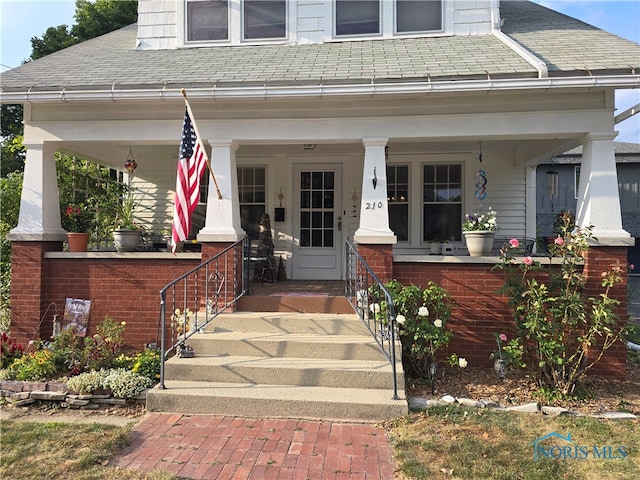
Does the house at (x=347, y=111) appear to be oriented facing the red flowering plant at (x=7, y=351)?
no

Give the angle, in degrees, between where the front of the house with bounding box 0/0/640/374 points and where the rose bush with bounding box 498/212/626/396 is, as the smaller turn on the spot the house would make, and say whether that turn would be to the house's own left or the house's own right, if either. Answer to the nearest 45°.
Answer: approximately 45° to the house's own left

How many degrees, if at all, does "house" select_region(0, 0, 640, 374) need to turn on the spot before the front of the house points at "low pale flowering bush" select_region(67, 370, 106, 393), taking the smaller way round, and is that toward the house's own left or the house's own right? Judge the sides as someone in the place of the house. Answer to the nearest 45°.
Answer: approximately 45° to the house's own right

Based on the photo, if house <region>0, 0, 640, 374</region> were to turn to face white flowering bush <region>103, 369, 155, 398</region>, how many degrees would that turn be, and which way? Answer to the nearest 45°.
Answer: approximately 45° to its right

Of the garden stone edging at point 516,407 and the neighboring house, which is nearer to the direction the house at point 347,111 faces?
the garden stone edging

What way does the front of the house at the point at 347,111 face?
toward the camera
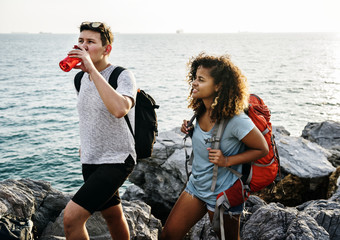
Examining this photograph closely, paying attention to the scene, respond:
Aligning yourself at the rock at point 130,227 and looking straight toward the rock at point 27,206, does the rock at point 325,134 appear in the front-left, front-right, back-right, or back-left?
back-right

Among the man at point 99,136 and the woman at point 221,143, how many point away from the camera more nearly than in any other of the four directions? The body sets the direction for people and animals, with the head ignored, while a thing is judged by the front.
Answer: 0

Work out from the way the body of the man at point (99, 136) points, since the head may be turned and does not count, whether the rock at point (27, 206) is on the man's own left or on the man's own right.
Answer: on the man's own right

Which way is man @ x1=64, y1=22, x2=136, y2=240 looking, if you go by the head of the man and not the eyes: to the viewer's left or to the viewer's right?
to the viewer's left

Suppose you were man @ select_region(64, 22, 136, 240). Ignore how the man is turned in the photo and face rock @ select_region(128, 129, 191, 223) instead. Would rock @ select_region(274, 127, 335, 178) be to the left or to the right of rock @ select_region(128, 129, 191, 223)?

== Description of the task ==
Rewrite all of the material above with each "rock" swapped for "boulder" and everything else unchanged, leaving out the pictures.

== Answer for the task ==
Does the house at (x=347, y=111) appear to be oriented facing the red flowering plant at (x=7, y=351)?
no

Give the angle, in degrees, between where the front of the house with bounding box 0/0/640/374 points and where the rose bush with bounding box 498/212/626/396 is, as the smaller turn on the spot the house would make, and say whether that turn would be to the house's own left or the house's own right, if either. Answer to the nearest 45°.
Answer: approximately 45° to the house's own left

How many degrees, if at all, does "house" select_region(0, 0, 640, 374) need to turn on the spot before the front of the house points at "low pale flowering bush" select_region(67, 370, 106, 393), taking the smaller way round, and is that toward the house's own left or the house's own right? Judge the sides as someone in the place of the house. Answer to the nearest 45°.
Answer: approximately 45° to the house's own right

Based on the photo, if house <region>0, 0, 640, 374</region> were to turn to face white flowering bush <region>103, 369, 155, 398</region>, how many degrees would that turn be, and which way? Answer to the nearest 45°.
Answer: approximately 45° to its right

Of the garden stone edging at point 516,407 and the neighboring house, which is nearer to the direction the house at point 347,111 faces?
the garden stone edging

What way does the front of the house at the point at 347,111 face?
toward the camera
Examining this photograph closely, paying attention to the scene, respond:
Aligning yourself at the boulder at point 130,227 and looking straight toward the boulder at point 27,206, does the boulder at point 325,134 appear in the front-left, front-right, back-right, or back-left?
back-right

Among the man at point 99,136 and the woman at point 221,143, how many point away from the camera more nearly than in any other of the four directions? The body sets the direction for people and animals, with the head ignored, while a thing is judged by the front.
Answer: 0

Work out from the way the body of the man at point (99, 136) points, since the head may be turned and does not count, whether the boulder at point (27, 206) is on the man's own left or on the man's own right.
Answer: on the man's own right

Which way is man @ x1=64, y1=22, x2=136, y2=240 looking, if you go by the head of the man and not the eyes: to the viewer's left or to the viewer's right?
to the viewer's left

Suppose you were man @ select_region(64, 22, 136, 240). Ignore how the man is turned in the photo and face boulder @ select_region(128, 129, 191, 223) instead. Would boulder @ select_region(274, 127, 335, 178) be to the left or to the right of boulder @ select_region(128, 129, 191, 223)?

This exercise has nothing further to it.